Kind of green: How the vertical park will look
Kind of green: How the vertical park will look

Covent Garden will be paying homage to its horticultural heritage from next month when one of central London’s biggest “vertical parks” is planted opposite its Underground station.

The millions of visitors who exit the Piccadilly Line station each year will be greeted by a living wall covering the entire facade of the normally drab brick building on the corner of Long Acre and James Street.

The walls are being planted with 21,000 flowers and shrubs of 21 different species over an area of 1,500 sq ft and will be revealed in September. It was designed by Sussex based living wall specialists Biotecture, whose gardeners abseiled down the building to carry out the planting. It will be watered by a drip irrigation system using up to 80 per cent “harvested” rainwater.

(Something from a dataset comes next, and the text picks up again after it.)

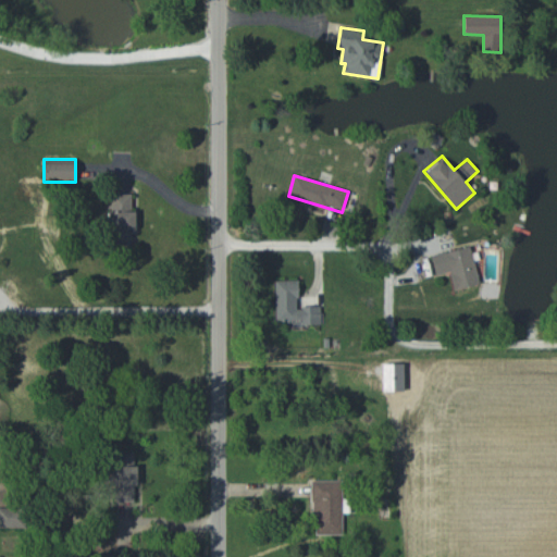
[(132,245),(132,230),(136,231),(136,211),(132,211),(132,194),(110,194),(109,245),(132,245)]
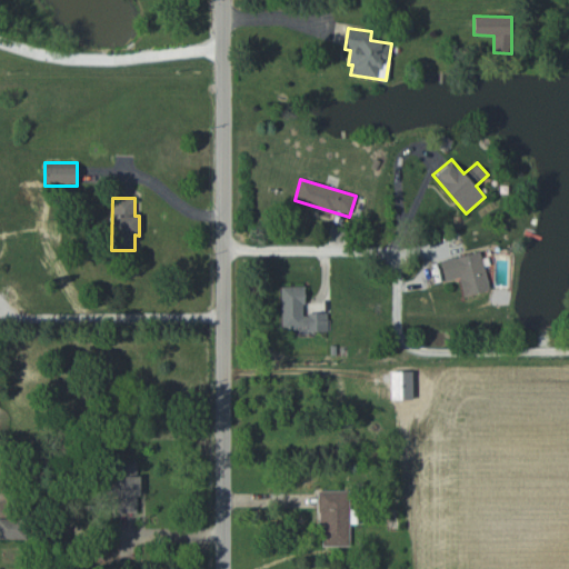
[(443,280),(459,277),(462,296),(489,291),(481,252),(440,260),(443,280)]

The garden is the latest initiative in a programme of “greening” an area know for centuries for its flower market where Professor Henry Higgins famously met Eliza Doolittle in My Fair Lady. More than 100 flower crates and barrows have been placed around Covent Garden’s Piazza and elements of the Silver medal winning RHS Chelsea Flower Show garden ‘500 Years of Covent Garden’, including 60 year old apple trees were installed in June.

It also comes weeks after the collapse of the Garden Bridge scheme after Mayor Sadiq Khan refused to give it his backing. Michelle McGrath, director of the Covent Garden’s major landlord Capco, said; “The introduction of a vertical park creates a world-class entrance to the Covent Garden estate and demonstrates our commitment to the greening of Covent Garden. The installation celebrates the heritage of the area as an orchard and Flower Market, and is a wonderful welcome to visitors of the estate.”